# Hyperplane¶

Hyperplane stream generator.

Generates a problem of prediction class of a rotation hyperplane. It was used as testbed for CVFDT and VFDT in 1.

A hyperplane in d-dimensional space is the set of points $$x$$ that satisfy

$\sum^{d}_{i=1} w_i x_i = w_0 = \sum^{d}_{i=1} w_i$

where $$x_i$$ is the i-th coordinate of $$x$$.

• Examples for which $$\sum^{d}_{i=1} w_i x_i > w_0$$, are labeled positive.

• Examples for which $$\sum^{d}_{i=1} w_i x_i \leq w_0$$, are labeled negative.

Hyperplanes are useful for simulating time-changing concepts because we can change the orientation and position of the hyperplane in a smooth manner by changing the relative size of the weights. We introduce change to this dataset by adding drift to each weighted feature $$w_i = w_i + d \sigma$$, where $$\sigma$$ is the probability that the direction of change is reversed and $$d$$ is the change applied to each example.

## Parameters¶

• seed ('Optional[int | np.random.RandomState]') – defaults to None

If int, seed is used to seed the random number generator; If RandomState instance, seed is the random number generator; If None, the random number generator is the RandomState instance used by np.random.

• n_features ('int') – defaults to 10

The number of attributes to generate. Higher than 2.

• n_drift_features ('int') – defaults to 2

The number of attributes with drift. Higher than 2.

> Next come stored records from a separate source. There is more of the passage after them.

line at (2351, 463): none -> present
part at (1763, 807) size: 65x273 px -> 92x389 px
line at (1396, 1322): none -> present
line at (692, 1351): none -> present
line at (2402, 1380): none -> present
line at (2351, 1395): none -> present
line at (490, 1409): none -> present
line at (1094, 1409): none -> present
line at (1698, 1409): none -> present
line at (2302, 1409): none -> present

• mag_change ('float') – defaults to 0.0

Magnitude of the change for every example. From 0.0 to 1.0.

• noise_percentage ('float') – defaults to 0.05

Percentage of noise to add to the data. From 0.0 to 1.0.

• sigma ('float') – defaults to 0.1

Probability that the direction of change is reversed. From 0.0 to 1.0.

## Attributes¶

• desc

Return the description from the docstring.

## Examples¶

>>> from river.datasets import synth

>>> dataset = synth.Hyperplane(seed=42, n_features=2)

>>> for x, y in dataset.take(5):
...     print(x, y)
{0: 0.7319, 1: 0.5986} 1
{0: 0.8661, 1: 0.6011} 1
{0: 0.8324, 1: 0.2123} 0
{0: 0.5247, 1: 0.4319} 0
{0: 0.2921, 1: 0.3663} 0


## Methods¶

take

Iterate over the k samples.

Parameters

• k (int)

The sample generation works as follows: The features are generated with the random number generator, initialized with the seed passed by the user. Then the classification function decides, as a function of the sum of the weighted features and the sum of the weights, whether the instance belongs to class 0 or class 1. The last step is to add noise and generate drift.

1. G. Hulten, L. Spencer, and P. Domingos. Mining time-changing data streams. In KDD’01, pages 97–106, San Francisco, CA, 2001. ACM Press.